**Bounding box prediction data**
——
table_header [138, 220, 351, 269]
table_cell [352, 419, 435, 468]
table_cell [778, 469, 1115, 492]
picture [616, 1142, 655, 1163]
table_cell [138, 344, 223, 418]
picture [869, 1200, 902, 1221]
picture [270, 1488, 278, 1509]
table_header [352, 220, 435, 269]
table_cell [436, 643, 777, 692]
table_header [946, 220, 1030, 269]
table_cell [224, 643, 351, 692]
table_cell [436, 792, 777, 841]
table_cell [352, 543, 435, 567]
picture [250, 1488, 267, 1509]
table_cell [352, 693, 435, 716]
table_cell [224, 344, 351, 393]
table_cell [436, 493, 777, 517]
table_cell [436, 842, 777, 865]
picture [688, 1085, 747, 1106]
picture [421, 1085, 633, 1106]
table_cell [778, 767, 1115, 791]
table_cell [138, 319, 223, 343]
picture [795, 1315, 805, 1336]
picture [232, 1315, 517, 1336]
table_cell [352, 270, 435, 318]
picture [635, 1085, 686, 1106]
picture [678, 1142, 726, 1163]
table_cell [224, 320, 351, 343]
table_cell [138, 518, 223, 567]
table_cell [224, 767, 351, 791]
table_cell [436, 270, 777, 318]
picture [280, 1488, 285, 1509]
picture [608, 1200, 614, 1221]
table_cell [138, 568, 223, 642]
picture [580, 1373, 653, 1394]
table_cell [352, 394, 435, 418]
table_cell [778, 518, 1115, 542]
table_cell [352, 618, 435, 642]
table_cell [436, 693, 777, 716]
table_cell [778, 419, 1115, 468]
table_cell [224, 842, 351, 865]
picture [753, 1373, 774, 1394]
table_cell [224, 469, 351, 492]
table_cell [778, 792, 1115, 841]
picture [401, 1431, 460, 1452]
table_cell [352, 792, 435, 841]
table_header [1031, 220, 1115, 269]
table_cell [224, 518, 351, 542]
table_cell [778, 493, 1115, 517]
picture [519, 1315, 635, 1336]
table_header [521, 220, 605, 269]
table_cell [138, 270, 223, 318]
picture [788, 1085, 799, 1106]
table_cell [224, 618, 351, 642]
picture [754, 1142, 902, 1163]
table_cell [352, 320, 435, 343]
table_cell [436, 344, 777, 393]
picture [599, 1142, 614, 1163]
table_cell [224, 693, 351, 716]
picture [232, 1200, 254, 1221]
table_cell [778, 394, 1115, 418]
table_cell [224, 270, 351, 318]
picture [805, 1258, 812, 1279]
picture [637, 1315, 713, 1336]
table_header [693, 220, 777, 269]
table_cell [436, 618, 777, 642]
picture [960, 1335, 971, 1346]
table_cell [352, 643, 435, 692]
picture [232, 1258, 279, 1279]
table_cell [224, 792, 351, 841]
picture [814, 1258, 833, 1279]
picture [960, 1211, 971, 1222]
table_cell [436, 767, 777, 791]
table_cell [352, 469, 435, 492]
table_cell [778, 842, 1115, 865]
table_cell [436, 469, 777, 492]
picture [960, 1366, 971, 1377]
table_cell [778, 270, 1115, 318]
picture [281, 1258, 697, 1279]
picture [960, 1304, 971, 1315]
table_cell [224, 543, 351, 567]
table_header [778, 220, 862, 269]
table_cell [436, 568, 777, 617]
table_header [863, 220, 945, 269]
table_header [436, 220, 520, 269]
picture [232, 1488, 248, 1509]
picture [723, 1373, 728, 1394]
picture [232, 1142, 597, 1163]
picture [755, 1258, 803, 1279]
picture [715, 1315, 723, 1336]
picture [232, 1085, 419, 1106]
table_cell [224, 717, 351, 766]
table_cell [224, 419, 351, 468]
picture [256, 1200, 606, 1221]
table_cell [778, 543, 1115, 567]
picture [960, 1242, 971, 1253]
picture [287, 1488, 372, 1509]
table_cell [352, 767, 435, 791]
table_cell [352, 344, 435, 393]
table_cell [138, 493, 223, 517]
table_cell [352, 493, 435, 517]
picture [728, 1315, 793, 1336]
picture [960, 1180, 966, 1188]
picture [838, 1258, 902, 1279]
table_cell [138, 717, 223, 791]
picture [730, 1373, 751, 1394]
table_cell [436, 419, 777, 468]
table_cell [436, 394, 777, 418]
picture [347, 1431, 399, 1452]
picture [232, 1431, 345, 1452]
——
**Request**
What you return must match the records above exactly.

**Result of the task**
table_header [138, 220, 351, 269]
table_cell [352, 419, 435, 468]
table_cell [778, 469, 1115, 492]
picture [616, 1142, 655, 1163]
table_cell [138, 344, 223, 418]
picture [869, 1200, 902, 1221]
picture [270, 1488, 278, 1509]
table_header [352, 220, 435, 269]
table_cell [436, 643, 777, 692]
table_header [946, 220, 1030, 269]
table_cell [224, 643, 351, 692]
table_cell [436, 792, 777, 841]
table_cell [352, 543, 435, 567]
picture [250, 1488, 267, 1509]
table_cell [352, 693, 435, 716]
table_cell [224, 344, 351, 393]
table_cell [436, 493, 777, 517]
table_cell [436, 842, 777, 865]
picture [688, 1085, 747, 1106]
picture [421, 1085, 633, 1106]
table_cell [778, 767, 1115, 791]
table_cell [138, 319, 223, 343]
picture [795, 1315, 805, 1336]
picture [232, 1315, 517, 1336]
table_cell [352, 270, 435, 318]
picture [635, 1085, 686, 1106]
picture [678, 1142, 726, 1163]
table_cell [224, 320, 351, 343]
table_cell [138, 518, 223, 567]
table_cell [224, 767, 351, 791]
table_cell [436, 270, 777, 318]
picture [280, 1488, 285, 1509]
picture [608, 1200, 614, 1221]
table_cell [138, 568, 223, 642]
picture [580, 1373, 653, 1394]
table_cell [352, 394, 435, 418]
table_cell [778, 518, 1115, 542]
table_cell [352, 618, 435, 642]
table_cell [436, 693, 777, 716]
table_cell [778, 419, 1115, 468]
table_cell [224, 842, 351, 865]
picture [753, 1373, 774, 1394]
table_cell [224, 469, 351, 492]
table_cell [778, 792, 1115, 841]
picture [401, 1431, 460, 1452]
table_cell [352, 792, 435, 841]
table_header [1031, 220, 1115, 269]
table_cell [224, 518, 351, 542]
table_cell [778, 493, 1115, 517]
picture [519, 1315, 635, 1336]
table_header [521, 220, 605, 269]
table_cell [138, 270, 223, 318]
picture [788, 1085, 799, 1106]
table_cell [224, 618, 351, 642]
picture [754, 1142, 902, 1163]
table_cell [352, 320, 435, 343]
table_cell [436, 344, 777, 393]
picture [599, 1142, 614, 1163]
table_cell [224, 693, 351, 716]
picture [232, 1200, 254, 1221]
table_cell [778, 394, 1115, 418]
table_cell [224, 270, 351, 318]
picture [805, 1258, 812, 1279]
picture [637, 1315, 713, 1336]
table_header [693, 220, 777, 269]
table_cell [436, 618, 777, 642]
picture [960, 1335, 971, 1346]
table_cell [352, 643, 435, 692]
picture [232, 1258, 279, 1279]
table_cell [224, 792, 351, 841]
picture [814, 1258, 833, 1279]
picture [960, 1211, 971, 1222]
table_cell [436, 767, 777, 791]
table_cell [352, 469, 435, 492]
table_cell [778, 842, 1115, 865]
table_cell [436, 469, 777, 492]
picture [960, 1366, 971, 1377]
table_cell [778, 270, 1115, 318]
picture [281, 1258, 697, 1279]
picture [960, 1304, 971, 1315]
table_cell [224, 543, 351, 567]
table_header [778, 220, 862, 269]
table_cell [436, 568, 777, 617]
table_header [863, 220, 945, 269]
table_header [436, 220, 520, 269]
picture [232, 1488, 248, 1509]
picture [723, 1373, 728, 1394]
picture [232, 1142, 597, 1163]
picture [755, 1258, 803, 1279]
picture [715, 1315, 723, 1336]
picture [232, 1085, 419, 1106]
table_cell [224, 717, 351, 766]
table_cell [224, 419, 351, 468]
picture [256, 1200, 606, 1221]
table_cell [778, 543, 1115, 567]
picture [960, 1242, 971, 1253]
picture [287, 1488, 372, 1509]
table_cell [352, 767, 435, 791]
table_cell [352, 344, 435, 393]
table_cell [138, 493, 223, 517]
table_cell [352, 493, 435, 517]
picture [728, 1315, 793, 1336]
picture [960, 1180, 966, 1188]
picture [838, 1258, 902, 1279]
table_cell [138, 717, 223, 791]
picture [730, 1373, 751, 1394]
table_cell [436, 419, 777, 468]
table_cell [436, 394, 777, 418]
picture [347, 1431, 399, 1452]
picture [232, 1431, 345, 1452]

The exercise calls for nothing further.